Terra estranha (1962) é um romance de James Baldwin ambientado em uma Nova York dos anos 1950, que transita pelos bairros do Harlem e Village, mas também, em determinados momentos, transita pela França.
O livro é estruturado em 3 partes, sendo que Rufus Scott é o personagem que tem maior protagonismo na primeira delas. No momento em que Rufus aparece na narrativa, ele está em decadência, mas antes havia sido um famoso músico de jazz. Rufus é negro, nascido no Harlem. Em determinado momento de sua vida ele conhece Leona, uma mulher branca vinda do sul e os dois vivem um relacionamento que resulta em destrutivo para ambos devido as suas diferenças raciais, fazendo com que Rufus torne-se extremamente ciumento e opressor.
Os demais personagens que têm importante atuação no romance são Ida Scott, irmã mais nova de Rufus, também negra, garçonete que aspira ser cantora e os amigos brancos dele: Vivaldo, aspirante a escritor; o casal Richard e Cass Silenski, ele escritor recém-publicado e ela dona de casa e Eric, ator que buscou na França um novo modo de recomeçar sua vida após uma experiência marcante em Nova York. Todos eles, em algum momento tiveram suas vidas marcadas pela amizade com Rufus.
A questão racial sempre é uma questão, tanto que o livro todo é perpassado pelo embate racial, seja nas relações de amizade ou de amor. É curioso que os dois personagens negros de maior expressão no romance, não tenham se relacionado com pessoas negras, mas sim com brancos, mas o tempo todo foram obrigados a não verem seus relacionamentos com naturalidade, mas sempre pensando nas diferenças raciais e julgados por isso.
Cada personagem apresenta sua própria complexidade, seu modo de pensar que expõe a mentalidade da época, seja pelos discursos conservadores ou liberais, muitas vezes racistas e homofóbicos, mas que ao final, percebemos que cada um deles, ao seu modo, só está em busca de amor, seja o próprio ou do outro.

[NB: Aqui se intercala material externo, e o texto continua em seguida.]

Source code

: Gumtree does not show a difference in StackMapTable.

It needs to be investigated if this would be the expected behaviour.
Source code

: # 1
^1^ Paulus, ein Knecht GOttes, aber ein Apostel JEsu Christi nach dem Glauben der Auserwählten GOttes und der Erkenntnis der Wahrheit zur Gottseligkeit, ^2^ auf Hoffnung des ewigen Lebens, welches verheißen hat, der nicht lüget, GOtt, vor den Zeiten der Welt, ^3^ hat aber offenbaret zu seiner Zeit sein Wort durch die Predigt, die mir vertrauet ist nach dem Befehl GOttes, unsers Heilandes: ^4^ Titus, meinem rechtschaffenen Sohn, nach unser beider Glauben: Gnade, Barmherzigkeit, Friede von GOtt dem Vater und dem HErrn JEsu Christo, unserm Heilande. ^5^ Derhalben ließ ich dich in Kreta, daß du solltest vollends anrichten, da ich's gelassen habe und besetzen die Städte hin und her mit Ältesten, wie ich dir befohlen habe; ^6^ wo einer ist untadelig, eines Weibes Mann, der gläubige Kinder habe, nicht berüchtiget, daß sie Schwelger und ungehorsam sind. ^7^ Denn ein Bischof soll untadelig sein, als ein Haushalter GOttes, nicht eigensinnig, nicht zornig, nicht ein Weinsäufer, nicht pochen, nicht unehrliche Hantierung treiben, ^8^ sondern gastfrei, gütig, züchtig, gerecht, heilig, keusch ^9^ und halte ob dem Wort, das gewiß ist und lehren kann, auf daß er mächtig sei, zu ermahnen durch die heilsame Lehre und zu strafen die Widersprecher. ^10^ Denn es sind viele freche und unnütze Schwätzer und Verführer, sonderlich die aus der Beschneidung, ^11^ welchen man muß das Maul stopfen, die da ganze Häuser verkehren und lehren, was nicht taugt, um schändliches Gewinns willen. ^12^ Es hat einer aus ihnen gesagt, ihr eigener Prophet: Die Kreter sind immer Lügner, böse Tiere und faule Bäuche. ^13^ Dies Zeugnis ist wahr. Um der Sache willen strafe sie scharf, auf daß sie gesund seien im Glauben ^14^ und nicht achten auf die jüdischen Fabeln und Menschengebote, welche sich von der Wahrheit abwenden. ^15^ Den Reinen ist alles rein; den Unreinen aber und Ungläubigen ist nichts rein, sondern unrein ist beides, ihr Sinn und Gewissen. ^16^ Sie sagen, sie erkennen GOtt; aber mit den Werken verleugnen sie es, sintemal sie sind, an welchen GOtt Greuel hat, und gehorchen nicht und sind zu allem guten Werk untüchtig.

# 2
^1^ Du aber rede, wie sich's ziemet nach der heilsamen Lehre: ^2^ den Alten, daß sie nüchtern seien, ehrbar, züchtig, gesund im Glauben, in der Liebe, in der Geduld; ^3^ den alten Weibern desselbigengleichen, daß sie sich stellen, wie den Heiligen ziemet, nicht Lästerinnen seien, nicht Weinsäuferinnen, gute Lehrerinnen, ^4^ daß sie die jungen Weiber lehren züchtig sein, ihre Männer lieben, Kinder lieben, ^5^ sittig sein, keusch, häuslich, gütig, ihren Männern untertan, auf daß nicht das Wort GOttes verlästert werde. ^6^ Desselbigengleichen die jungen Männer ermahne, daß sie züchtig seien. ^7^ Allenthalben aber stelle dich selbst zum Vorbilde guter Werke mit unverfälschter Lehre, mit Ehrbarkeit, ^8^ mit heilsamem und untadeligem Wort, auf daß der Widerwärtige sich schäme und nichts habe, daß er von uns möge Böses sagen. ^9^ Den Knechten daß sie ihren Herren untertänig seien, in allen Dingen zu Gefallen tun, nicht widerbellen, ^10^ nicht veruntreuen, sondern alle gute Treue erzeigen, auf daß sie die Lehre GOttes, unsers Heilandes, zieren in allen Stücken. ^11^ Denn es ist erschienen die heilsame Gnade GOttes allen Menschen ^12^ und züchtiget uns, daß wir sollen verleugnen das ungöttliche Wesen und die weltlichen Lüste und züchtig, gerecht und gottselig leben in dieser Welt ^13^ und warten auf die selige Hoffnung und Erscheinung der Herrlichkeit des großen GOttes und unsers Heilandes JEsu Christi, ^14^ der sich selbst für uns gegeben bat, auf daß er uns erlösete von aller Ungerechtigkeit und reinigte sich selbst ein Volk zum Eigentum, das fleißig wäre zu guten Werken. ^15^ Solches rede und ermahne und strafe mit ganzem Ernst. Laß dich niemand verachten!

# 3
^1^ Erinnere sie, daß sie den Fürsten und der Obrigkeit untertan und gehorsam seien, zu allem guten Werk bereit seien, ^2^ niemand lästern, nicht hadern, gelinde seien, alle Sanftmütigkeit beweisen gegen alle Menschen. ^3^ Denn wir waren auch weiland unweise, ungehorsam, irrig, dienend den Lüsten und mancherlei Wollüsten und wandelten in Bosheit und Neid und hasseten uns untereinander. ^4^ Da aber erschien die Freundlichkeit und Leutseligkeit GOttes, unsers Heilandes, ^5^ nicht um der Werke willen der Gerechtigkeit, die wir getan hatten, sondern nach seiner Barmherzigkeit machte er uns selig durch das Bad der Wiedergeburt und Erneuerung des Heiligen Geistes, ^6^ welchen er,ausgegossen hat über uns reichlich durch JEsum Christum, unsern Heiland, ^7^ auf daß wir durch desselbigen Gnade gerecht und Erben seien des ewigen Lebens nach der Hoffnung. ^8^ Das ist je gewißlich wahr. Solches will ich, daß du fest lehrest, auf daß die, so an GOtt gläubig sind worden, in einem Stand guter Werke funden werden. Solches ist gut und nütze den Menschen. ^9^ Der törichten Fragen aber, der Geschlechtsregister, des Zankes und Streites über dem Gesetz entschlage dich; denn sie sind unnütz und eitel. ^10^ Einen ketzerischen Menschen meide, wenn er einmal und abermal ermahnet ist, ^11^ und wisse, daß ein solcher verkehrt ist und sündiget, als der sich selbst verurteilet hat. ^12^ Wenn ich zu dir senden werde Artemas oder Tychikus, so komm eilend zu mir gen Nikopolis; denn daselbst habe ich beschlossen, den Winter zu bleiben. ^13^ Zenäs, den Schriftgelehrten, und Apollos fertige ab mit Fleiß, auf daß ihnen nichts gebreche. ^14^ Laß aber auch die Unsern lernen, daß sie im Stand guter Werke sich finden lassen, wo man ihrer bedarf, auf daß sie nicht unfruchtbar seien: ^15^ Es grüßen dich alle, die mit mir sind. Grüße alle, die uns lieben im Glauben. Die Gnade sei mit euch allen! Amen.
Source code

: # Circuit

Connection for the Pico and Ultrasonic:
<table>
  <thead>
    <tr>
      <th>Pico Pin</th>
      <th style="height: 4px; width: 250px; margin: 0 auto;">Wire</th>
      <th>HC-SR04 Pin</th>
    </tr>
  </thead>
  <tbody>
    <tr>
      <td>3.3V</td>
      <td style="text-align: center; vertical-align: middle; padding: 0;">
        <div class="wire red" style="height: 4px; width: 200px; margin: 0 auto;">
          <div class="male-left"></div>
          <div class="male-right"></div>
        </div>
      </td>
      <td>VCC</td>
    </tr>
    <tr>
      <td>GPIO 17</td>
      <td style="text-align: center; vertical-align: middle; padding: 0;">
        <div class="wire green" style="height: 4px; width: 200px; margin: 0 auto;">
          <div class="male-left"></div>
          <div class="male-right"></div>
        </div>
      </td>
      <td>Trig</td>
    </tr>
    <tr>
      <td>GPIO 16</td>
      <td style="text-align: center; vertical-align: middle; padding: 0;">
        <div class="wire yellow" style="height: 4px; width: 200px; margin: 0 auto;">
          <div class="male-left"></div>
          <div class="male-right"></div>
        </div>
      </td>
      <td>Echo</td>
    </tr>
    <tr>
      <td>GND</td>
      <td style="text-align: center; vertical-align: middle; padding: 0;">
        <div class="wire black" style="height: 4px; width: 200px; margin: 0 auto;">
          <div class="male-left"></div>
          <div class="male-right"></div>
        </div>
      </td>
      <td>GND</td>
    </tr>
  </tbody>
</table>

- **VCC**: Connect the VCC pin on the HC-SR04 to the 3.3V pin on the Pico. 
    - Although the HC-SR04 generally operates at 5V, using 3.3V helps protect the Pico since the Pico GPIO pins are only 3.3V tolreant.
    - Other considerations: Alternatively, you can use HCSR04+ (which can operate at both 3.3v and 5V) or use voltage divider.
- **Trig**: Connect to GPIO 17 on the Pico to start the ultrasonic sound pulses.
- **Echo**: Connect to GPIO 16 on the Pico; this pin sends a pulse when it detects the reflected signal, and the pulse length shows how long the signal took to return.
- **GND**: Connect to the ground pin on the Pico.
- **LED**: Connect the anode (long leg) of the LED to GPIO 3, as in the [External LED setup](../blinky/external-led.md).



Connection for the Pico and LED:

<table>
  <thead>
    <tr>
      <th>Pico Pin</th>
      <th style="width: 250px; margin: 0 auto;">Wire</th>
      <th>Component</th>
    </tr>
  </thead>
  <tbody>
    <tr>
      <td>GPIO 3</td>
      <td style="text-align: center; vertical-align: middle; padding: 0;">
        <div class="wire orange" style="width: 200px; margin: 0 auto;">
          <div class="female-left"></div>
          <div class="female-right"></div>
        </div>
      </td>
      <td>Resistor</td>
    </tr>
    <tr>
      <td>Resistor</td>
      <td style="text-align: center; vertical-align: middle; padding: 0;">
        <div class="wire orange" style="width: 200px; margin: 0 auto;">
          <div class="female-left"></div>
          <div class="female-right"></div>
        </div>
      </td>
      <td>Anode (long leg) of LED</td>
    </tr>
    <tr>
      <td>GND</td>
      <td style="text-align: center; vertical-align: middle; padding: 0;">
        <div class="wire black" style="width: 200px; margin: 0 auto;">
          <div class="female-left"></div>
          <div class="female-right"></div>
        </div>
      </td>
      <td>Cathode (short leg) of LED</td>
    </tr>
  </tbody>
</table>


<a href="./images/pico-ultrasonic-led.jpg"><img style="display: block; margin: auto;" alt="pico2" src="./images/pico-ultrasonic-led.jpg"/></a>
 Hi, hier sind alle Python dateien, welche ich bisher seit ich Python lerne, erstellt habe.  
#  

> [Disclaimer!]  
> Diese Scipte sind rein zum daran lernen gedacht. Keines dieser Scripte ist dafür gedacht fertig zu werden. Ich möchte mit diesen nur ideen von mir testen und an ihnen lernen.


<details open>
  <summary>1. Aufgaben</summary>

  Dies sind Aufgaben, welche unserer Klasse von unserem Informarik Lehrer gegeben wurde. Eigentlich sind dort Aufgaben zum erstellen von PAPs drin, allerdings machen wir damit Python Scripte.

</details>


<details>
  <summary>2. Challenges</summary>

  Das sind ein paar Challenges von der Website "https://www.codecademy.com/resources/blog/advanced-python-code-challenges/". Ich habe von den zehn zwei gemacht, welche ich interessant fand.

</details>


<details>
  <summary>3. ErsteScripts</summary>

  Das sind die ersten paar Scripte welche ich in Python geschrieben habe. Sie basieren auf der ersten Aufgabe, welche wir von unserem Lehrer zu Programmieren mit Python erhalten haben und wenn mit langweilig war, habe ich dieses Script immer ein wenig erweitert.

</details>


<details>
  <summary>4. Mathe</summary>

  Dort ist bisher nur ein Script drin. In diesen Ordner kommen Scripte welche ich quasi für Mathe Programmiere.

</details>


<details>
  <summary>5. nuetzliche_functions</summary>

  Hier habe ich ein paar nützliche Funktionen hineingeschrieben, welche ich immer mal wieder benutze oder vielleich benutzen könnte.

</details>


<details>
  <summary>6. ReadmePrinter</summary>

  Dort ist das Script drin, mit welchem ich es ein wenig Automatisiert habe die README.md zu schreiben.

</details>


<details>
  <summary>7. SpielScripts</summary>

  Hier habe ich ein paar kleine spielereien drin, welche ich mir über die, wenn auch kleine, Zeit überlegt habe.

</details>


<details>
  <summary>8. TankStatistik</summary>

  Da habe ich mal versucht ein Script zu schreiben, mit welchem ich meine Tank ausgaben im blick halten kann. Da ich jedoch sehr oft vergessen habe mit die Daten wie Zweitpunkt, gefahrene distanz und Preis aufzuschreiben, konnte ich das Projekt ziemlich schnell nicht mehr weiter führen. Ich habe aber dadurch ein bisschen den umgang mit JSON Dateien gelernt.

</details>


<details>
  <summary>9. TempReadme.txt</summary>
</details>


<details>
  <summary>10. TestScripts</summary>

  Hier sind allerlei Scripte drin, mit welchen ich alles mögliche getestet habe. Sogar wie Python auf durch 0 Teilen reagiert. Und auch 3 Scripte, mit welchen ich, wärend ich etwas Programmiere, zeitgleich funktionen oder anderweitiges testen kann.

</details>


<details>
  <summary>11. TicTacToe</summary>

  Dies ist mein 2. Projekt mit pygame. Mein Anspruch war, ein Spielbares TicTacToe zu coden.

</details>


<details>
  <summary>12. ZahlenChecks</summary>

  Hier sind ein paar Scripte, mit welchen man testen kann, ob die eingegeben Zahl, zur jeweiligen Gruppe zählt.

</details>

Assim, as relações afetivas se dão entre pessoas, não necessariamente entre um homem e uma mulher. O que o romance mostra é como os homens também podem sentir atração por outros homens e que isso é válido, o que faz com que nesta busca, devido às ações que podem ser consideradas poucos corretas, não tenham redenção.
Ida é uma das personagens que mais me chamou atenção por ser bastante realista, consciente de sua posição naquela sociedade enquanto mulher negra e por conta disso, ser capaz de fazer qualquer coisa para alcançar seus objetivos. É, principalmente, nas falas de Ida e no modo como o narrador descreve os sentimentos de Rufus, que somos levados a pensar em racismo e no quanto ele afeta a saúde mental da população negra.
A narrativa se dá de modo linear, pela voz de um narrador onisciente neutro, que conhece todos os personagens, suas ações e pensamentos, mas apesar da narrativa ser linear, ela é permeada por recuperações de acontecimentos passados, fazendo com que o flashback seja um recurso narrativo bastante utilizado na composição do romance. Além disso, é impressionante o quanto a narrativa é descritiva, detalhista, com descrições minuciosas e feitas de uma forma tão natural que em momento algum resulta enfadonha.
Esta edição publicado em 2018 pela da Companhia das Letras conta com tradução de Rogério W. Galindo e posfácio de Silviano Santiano e Alex Ratts, muito complementares à leitura e ainda texto de Márcio Macedo, trazendo dados biográficos de James Baldwin.